Skidoo Slang Timeline

First documented use of “Skedaddle”

 January 12, 1860:  “You’d oughter seen that gang skedaddle.”

-Wellsboro, Pennsylvania’s The Agitator


 Skidoo Baroque

 May 1872:  Baroque called Skidoo was reported as arriving in New York from Norway.

-World Wide Words


 Skidoo Yacht

 Late 1870s – Early 1900s:  Yacht of the same name took part in races off New York .

-World Wide Words


 First documented use of “Twenty-three”

 March 17, 1899:  “For some time past there has been going the rounds of the men about town the slang phrase “Twenty-three.” The meaning attached to it is to “move on,” “get out,” “goody-bye, glad you are gone,” “your move” and so on. To the initiated it is used with effect in a jocular manner.’”

-The Morning Herald (Lexington, KY)


Flatiron Building

1902: Construction completed on the originally named Fuller Building.


First documented use of “Skidoo”

 December 25, 1904:   “‘Now, that’s enough,’ interposed Maude, ‘let’s skidoo.’ And they skidooed with smiles and backward glances.”

– Washington Post


 First documented pairing of “Twenty-three” and  “Skidoo”

 January 4, 1906:  “Well, so long,” said the infant 1906.  “Twenty-three for yours.  Skidoo.  Beat it.  Fade away.  It’s my turn.”

 -“A Carnival of Noise in New York”, Manufacturers and Farmers Journal, Providence R.I.

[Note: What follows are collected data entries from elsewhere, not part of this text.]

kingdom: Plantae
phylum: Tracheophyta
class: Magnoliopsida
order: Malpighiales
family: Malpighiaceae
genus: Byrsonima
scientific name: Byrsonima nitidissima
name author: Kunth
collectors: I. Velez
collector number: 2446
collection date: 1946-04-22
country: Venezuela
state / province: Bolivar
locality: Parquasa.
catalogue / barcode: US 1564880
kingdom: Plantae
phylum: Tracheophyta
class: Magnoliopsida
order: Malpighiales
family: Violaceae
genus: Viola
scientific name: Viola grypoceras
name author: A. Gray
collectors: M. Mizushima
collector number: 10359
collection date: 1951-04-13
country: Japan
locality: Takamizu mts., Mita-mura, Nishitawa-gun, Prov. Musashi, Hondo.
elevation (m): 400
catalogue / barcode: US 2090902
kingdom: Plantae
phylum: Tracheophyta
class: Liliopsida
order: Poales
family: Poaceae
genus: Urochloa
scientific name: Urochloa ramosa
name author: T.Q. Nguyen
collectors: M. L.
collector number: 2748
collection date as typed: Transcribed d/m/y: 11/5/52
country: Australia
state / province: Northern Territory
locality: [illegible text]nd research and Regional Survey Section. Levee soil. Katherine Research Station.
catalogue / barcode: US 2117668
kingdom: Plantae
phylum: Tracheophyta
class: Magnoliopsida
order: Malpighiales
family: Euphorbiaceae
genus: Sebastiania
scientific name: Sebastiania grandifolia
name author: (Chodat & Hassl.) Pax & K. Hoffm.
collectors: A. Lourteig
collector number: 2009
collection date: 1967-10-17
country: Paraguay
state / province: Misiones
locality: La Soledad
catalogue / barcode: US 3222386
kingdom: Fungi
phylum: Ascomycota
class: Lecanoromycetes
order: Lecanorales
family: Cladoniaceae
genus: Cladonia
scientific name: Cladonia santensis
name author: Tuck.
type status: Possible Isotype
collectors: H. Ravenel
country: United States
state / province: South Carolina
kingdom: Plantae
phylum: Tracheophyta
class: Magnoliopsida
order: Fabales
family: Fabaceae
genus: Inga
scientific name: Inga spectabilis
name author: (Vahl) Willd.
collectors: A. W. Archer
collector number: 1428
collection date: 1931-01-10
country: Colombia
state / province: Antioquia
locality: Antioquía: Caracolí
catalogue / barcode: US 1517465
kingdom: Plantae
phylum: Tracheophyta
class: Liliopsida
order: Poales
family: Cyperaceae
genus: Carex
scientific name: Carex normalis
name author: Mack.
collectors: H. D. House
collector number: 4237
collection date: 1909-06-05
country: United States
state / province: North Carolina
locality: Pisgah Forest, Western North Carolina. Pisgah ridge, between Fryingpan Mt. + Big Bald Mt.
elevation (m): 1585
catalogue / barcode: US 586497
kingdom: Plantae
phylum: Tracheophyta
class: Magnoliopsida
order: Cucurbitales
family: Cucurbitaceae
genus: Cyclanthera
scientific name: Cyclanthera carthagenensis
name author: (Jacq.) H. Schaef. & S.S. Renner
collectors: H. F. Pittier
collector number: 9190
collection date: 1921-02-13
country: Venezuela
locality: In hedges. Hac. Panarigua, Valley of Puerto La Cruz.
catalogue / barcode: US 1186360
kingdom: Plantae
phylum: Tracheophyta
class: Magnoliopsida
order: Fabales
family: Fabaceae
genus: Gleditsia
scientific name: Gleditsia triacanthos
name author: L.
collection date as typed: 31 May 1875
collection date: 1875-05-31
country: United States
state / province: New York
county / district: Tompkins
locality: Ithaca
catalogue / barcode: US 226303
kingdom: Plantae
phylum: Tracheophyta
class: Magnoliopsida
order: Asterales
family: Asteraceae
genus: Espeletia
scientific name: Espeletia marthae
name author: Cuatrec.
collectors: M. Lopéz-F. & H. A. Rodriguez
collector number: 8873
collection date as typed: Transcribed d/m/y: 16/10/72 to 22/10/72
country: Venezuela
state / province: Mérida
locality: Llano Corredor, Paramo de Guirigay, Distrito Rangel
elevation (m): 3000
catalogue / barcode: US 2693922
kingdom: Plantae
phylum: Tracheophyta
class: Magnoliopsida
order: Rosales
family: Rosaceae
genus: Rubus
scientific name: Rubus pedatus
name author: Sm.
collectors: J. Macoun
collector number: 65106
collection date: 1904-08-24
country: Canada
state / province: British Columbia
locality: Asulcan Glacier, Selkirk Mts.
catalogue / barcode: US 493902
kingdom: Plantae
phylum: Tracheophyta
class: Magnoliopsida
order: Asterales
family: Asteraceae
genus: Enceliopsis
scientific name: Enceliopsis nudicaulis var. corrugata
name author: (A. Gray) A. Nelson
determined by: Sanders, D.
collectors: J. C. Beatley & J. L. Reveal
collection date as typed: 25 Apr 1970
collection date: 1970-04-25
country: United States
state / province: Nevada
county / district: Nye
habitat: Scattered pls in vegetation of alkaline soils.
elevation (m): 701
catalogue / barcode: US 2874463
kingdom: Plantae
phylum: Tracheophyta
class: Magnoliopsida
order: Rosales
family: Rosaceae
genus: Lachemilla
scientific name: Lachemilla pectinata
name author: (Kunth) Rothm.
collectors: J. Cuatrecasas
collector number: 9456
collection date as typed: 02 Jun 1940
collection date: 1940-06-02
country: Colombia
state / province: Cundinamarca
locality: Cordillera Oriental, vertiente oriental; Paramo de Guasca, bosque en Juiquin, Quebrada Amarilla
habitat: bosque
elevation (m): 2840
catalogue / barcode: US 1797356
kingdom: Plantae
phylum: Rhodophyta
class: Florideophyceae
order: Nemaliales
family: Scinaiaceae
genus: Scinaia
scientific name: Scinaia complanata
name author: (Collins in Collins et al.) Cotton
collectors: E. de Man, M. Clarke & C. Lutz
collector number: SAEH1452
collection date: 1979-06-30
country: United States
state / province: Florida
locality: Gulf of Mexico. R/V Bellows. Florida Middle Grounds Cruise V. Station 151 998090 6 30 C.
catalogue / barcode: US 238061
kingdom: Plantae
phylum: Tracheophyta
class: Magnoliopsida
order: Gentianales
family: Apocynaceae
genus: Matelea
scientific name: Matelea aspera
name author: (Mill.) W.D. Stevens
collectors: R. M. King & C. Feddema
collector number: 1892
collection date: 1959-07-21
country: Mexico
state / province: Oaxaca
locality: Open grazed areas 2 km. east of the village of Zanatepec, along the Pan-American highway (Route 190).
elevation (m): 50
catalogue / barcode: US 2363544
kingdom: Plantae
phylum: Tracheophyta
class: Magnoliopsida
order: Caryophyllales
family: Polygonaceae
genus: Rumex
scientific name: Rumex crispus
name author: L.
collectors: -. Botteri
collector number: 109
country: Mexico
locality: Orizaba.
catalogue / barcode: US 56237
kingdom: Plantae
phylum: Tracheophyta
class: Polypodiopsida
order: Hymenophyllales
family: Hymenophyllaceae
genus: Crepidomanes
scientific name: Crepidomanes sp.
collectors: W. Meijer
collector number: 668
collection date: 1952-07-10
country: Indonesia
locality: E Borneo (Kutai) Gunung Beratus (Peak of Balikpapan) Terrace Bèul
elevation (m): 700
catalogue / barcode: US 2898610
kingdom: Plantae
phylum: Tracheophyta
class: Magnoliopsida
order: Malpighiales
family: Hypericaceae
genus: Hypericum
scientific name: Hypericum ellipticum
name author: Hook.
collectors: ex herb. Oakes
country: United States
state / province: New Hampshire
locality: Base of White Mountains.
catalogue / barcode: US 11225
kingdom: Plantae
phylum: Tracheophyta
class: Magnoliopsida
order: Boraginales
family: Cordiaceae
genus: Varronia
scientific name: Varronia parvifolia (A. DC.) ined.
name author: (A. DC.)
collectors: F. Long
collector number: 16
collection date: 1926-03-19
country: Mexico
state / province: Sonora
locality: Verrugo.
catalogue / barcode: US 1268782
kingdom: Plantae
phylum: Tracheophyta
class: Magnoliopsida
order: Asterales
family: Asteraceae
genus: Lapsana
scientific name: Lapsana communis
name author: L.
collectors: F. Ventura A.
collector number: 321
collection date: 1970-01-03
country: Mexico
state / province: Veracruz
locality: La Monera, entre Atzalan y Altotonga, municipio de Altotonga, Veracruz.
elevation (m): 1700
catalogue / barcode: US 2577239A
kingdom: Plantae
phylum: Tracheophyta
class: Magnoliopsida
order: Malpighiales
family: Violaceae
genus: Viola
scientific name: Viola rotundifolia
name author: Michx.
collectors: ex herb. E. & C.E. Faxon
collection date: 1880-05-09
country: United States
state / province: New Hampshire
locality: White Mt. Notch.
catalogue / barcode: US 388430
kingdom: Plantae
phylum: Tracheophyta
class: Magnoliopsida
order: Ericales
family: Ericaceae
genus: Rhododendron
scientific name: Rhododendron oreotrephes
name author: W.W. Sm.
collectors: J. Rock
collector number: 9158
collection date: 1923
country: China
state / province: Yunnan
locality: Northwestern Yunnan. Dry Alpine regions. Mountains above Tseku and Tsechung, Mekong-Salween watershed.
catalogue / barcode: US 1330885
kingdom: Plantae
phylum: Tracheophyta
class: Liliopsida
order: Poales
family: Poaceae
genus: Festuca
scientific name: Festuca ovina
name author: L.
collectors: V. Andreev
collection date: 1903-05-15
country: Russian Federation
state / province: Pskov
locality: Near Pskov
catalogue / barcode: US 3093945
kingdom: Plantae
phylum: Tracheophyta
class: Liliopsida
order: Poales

 First documented use of “23 Skidoo”

March 21, 1906:  “Fire companies are having troubles of their own in getting music for the next biennial parade. One company negotiating with a band out of town has been informed that if it wants that particular brand of music it will have to pay $6 per man for the ordinary musicians and $12 for the leader for the day with expenses. If the engine company is independent enough it will wire to the band “23 skidoo” according to the members’ idea in the matter.”

-New Brunswick Daily Times


 Skidoo, California

1907:  The town site and post office were renamed “Skidoo” . It was initially named “23 Skidoo,” an early 20th-century slang term meaning “take off.” However the postal service refused to accept “23″ as part of the name.